[Entries provided — start]

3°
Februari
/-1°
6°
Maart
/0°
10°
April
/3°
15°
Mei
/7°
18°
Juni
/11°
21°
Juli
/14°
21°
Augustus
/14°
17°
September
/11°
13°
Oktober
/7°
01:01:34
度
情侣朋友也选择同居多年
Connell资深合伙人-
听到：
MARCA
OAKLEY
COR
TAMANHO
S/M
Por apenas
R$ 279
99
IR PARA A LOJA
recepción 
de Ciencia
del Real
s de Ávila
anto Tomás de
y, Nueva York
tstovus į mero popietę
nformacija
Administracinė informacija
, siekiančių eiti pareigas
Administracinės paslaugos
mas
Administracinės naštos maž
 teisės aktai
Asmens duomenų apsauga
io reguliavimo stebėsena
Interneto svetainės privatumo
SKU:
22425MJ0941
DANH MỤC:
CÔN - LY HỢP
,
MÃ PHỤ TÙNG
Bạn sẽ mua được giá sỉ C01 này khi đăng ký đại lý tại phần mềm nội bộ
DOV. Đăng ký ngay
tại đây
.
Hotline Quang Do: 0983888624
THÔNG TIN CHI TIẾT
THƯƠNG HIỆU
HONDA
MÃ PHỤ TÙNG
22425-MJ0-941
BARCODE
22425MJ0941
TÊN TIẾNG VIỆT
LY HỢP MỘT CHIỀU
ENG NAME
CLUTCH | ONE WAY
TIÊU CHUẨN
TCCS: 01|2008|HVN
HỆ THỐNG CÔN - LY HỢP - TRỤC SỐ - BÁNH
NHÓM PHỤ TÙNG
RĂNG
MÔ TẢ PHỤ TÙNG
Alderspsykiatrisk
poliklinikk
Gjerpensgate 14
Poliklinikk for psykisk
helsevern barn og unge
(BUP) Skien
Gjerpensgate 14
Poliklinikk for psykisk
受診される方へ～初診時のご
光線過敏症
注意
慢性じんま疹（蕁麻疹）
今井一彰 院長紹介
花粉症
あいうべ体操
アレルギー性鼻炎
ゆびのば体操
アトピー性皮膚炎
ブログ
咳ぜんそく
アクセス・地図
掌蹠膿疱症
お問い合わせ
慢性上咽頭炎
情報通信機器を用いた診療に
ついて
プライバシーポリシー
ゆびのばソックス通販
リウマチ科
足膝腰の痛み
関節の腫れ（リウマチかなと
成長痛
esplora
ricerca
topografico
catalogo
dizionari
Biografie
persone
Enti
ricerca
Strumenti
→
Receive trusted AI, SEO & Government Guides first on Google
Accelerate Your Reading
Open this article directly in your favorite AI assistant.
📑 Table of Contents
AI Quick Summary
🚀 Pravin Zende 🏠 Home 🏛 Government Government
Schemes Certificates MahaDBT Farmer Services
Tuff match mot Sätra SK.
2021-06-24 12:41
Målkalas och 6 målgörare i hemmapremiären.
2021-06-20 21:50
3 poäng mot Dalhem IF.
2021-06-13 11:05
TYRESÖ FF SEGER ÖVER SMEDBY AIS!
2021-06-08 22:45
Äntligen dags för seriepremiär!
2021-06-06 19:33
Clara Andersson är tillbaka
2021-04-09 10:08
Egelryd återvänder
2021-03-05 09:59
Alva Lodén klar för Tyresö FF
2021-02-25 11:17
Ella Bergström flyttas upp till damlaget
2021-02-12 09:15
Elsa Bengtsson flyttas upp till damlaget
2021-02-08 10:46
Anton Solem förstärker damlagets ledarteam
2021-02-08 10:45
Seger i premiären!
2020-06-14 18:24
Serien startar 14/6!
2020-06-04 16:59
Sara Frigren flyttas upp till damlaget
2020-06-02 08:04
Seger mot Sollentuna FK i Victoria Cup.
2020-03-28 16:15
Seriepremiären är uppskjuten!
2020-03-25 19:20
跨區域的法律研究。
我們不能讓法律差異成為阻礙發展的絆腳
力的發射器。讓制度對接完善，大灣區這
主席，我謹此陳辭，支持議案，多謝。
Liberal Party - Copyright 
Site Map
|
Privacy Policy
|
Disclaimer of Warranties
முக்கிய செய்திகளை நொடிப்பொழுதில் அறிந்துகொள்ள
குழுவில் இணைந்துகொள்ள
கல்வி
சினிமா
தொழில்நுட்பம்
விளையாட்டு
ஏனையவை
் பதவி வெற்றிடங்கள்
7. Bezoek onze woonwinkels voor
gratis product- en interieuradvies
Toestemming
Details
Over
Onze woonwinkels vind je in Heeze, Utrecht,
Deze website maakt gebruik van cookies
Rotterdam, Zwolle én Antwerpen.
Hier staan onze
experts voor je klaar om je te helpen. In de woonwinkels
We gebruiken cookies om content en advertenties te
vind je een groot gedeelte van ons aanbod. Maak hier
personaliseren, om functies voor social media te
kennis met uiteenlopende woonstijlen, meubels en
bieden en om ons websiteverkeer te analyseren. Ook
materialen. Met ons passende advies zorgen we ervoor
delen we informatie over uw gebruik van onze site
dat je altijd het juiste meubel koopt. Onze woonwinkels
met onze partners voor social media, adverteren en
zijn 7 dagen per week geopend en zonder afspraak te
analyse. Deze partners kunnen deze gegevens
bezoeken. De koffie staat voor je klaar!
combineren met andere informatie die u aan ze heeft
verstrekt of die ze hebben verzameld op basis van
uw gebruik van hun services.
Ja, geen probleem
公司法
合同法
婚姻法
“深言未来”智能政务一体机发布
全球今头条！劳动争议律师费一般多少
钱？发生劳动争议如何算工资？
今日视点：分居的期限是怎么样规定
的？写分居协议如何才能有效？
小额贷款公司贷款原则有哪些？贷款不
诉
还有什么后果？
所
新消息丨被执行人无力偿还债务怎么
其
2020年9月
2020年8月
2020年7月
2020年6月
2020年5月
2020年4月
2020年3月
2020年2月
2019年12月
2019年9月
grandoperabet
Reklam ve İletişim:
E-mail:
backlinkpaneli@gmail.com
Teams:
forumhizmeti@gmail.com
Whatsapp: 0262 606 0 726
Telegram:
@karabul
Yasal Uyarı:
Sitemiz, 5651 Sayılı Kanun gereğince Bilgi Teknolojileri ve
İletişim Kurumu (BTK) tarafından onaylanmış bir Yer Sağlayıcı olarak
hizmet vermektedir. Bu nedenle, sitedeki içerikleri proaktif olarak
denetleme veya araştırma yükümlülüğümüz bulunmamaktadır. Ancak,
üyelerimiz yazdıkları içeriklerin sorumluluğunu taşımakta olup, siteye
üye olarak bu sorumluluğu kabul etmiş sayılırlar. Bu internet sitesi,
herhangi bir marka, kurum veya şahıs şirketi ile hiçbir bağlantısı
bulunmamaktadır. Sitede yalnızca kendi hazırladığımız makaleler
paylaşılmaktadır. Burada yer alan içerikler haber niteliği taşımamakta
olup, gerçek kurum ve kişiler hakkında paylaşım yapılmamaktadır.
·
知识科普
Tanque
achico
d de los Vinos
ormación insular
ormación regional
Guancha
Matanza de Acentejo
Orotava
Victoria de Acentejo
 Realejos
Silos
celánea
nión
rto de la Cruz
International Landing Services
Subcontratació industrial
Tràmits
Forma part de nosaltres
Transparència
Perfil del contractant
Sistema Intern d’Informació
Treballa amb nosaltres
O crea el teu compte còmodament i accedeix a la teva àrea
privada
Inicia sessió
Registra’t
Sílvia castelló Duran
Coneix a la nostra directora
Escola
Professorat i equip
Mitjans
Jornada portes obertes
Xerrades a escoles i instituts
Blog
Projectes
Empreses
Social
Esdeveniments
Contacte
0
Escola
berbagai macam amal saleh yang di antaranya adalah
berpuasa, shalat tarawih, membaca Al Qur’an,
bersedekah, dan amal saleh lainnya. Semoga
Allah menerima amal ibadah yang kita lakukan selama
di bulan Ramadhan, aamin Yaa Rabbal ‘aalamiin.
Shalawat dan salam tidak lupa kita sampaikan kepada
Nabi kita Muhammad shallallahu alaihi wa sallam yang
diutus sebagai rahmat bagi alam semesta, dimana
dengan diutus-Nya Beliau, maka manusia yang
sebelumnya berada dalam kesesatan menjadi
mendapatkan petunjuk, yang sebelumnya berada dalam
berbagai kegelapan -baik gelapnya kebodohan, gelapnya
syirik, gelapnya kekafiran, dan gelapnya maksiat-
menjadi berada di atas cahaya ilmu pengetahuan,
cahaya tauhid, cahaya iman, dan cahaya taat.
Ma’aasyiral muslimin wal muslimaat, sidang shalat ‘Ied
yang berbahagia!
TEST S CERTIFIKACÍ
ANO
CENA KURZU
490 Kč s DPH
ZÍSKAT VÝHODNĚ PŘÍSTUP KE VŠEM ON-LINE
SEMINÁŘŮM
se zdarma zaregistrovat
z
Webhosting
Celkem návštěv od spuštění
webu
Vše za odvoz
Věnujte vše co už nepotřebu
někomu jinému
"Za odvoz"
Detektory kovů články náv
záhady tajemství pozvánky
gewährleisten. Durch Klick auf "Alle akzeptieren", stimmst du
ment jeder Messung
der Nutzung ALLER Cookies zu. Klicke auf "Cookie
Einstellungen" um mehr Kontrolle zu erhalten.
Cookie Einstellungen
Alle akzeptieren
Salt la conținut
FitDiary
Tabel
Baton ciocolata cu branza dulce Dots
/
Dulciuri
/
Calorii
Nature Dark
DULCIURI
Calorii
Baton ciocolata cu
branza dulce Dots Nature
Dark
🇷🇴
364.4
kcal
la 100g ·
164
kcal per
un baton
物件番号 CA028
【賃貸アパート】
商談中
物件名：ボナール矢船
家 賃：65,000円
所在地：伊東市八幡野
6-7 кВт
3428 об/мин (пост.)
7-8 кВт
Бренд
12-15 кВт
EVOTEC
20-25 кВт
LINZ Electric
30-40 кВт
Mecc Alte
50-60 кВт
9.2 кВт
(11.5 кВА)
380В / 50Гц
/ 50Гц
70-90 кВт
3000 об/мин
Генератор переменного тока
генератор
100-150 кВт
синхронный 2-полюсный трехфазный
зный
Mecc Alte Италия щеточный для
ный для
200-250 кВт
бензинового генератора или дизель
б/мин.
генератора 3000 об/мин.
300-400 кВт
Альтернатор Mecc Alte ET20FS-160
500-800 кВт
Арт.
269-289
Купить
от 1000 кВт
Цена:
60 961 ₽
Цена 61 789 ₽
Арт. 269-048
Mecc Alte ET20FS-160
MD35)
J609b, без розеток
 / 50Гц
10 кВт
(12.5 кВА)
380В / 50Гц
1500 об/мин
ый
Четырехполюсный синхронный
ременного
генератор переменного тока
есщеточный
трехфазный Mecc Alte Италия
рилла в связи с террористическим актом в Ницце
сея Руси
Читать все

[Entries provided — finish]

■ Try it
Count how many lines in the listing above hold "branza". Supply only that number.

■ Written response
2